Regiões abstratas
Desde criança, tenho um mundo que é só meu. Um mundo que não era só extensão de mim, mas onde eu existia melhor. Quando brincava, emoldurava grandes narrativas, indo além do que se apresentava, sempre que avistava alguma coisa, qualquer coisa, minha mente imediatamente começava a inventar tantas outras situações e relações pra essa mesma coisa. Me perdia completamente na minha imaginação, divagando e me relacionando com os seres que criava. Quando aprendi a ler, foi a perdição completa. Abria portas dentro das coisas que lia e vivia dentro dos mundos que interpretava. Eu não simplesmente lia, eu era tudo que lia. E tudo tinha uma trilha sonora, cheiro, gosto. Mas antes, tudo era mais fácil. Podia ficar longe, me perder das conversas das pessoas que se achavam reais, falar sozinha, sair pulando e cantando sem precisar me justificar. Tinha a desculpa de ser criança. As coisas não tinham razão de ser. Elas simplesmente eram.
Os anos foram chegando atropelando e minha mente escapista seguia comigo, mas agora com ressalvas. Eu não podia mais ficar tão longe por tanto tempo. Na escola, tinha que prestar atenção na realidade, não nos devaneios. Se não, como eu iria pra frente, não é? Pensando agora... É curioso, mas as pessoas geralmente pensam que crianças assim são sozinhas. Eu nunca fui sozinha e também sabia brincar com o mundo de verdade. Eu só o deixava mais legal...
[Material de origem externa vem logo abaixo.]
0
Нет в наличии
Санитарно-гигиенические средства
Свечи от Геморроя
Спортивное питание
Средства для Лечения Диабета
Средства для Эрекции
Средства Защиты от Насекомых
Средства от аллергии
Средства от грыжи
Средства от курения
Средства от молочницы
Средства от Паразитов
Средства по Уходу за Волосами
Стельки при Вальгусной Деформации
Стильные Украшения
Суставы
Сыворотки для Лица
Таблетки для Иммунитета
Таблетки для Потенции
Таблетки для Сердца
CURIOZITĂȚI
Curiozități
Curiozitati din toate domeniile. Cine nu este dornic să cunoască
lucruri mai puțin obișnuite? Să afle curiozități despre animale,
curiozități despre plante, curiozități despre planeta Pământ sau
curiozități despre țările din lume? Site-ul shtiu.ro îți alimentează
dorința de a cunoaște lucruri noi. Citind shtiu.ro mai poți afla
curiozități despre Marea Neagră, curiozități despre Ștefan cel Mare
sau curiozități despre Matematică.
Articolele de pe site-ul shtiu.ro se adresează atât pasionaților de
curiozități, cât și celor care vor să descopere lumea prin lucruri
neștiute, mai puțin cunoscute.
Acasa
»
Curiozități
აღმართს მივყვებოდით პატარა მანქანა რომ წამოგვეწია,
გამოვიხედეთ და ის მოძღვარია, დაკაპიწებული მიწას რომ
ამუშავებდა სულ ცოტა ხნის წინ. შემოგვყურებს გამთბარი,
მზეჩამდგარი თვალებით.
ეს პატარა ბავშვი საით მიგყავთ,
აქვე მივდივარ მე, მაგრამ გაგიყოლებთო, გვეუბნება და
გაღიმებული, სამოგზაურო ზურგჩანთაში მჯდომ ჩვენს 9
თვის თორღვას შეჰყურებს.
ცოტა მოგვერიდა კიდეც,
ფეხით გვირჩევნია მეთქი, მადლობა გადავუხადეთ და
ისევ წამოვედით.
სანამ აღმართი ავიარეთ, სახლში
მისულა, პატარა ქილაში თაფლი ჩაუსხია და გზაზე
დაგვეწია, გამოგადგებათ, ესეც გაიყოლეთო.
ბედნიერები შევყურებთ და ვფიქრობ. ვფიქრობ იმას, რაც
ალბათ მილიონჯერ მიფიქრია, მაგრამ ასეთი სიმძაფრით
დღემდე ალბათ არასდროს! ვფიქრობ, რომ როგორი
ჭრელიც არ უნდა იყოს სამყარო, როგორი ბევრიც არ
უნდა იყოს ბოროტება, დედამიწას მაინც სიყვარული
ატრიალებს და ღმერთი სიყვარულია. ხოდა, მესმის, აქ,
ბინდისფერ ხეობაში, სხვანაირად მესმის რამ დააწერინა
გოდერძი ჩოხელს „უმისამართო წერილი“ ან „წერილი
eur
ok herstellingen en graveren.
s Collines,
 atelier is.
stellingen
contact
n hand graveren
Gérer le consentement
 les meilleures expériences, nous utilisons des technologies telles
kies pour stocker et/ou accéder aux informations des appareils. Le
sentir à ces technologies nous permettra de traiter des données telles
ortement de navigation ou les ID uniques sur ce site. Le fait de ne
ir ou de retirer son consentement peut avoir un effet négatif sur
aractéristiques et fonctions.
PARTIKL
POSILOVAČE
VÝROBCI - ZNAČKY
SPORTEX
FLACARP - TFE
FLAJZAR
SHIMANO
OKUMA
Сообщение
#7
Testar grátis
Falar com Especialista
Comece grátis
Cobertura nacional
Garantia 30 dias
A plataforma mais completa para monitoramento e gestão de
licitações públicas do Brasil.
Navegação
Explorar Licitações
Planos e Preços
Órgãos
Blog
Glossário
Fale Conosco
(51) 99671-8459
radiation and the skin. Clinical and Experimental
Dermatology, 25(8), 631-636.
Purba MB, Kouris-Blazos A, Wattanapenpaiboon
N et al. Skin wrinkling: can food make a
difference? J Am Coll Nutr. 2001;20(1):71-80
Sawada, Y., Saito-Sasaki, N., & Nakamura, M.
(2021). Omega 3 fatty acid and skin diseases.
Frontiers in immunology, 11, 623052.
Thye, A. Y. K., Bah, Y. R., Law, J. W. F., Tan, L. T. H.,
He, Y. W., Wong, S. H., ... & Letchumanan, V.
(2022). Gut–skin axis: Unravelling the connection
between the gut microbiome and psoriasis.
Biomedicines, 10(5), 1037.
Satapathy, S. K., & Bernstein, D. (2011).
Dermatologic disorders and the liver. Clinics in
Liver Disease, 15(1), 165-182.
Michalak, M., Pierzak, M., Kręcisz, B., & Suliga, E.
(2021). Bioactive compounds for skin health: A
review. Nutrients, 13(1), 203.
Quando fui chegando perto dos vinte anos, percebi que o meu mundo não-de-verdade padecia. Ele foi, ano a ano, perdendo o encanto. Agora, irreversivelmente, tinha que viver na realidade. Tinha agora metas sérias, responsabilidade de gente grande. Não podia ficar a desanuviar, tinha que lembrar das coisas, não perdê-las, tinha que ter disciplina, ter argumentos claros. Ninguém mais me deixava viver na minha mente.
E foi então que, aos vinte anos, eu comecei a morrer de realidade.
Mas em um cantinho bem tímido, meu ultraverso ainda me espera, sempre vai me esperar. E, ao contrário de muita gente, nunca vou abandoná-lo. Nunca vou deixá-lo perdido e sem esperança na dimensão do tem-que-ter-um-porquê, mesmo radicada no mundo real (até hoje não sei o que é isso direito). De vez em quando eu volto lá. Às vezes fico muito, às vezes fico pouco. Ainda guardo resquícios do tempo em que era cidadã quase-permanente do meu encanto, como ficar falando sozinha, fazer caretas estranhas, ter rompantes meio malucos e rir para o nada (não é o nada, são meus velhos amigos de lá, sabia?). Hoje estive lá. Todos eles mandaram um abraço.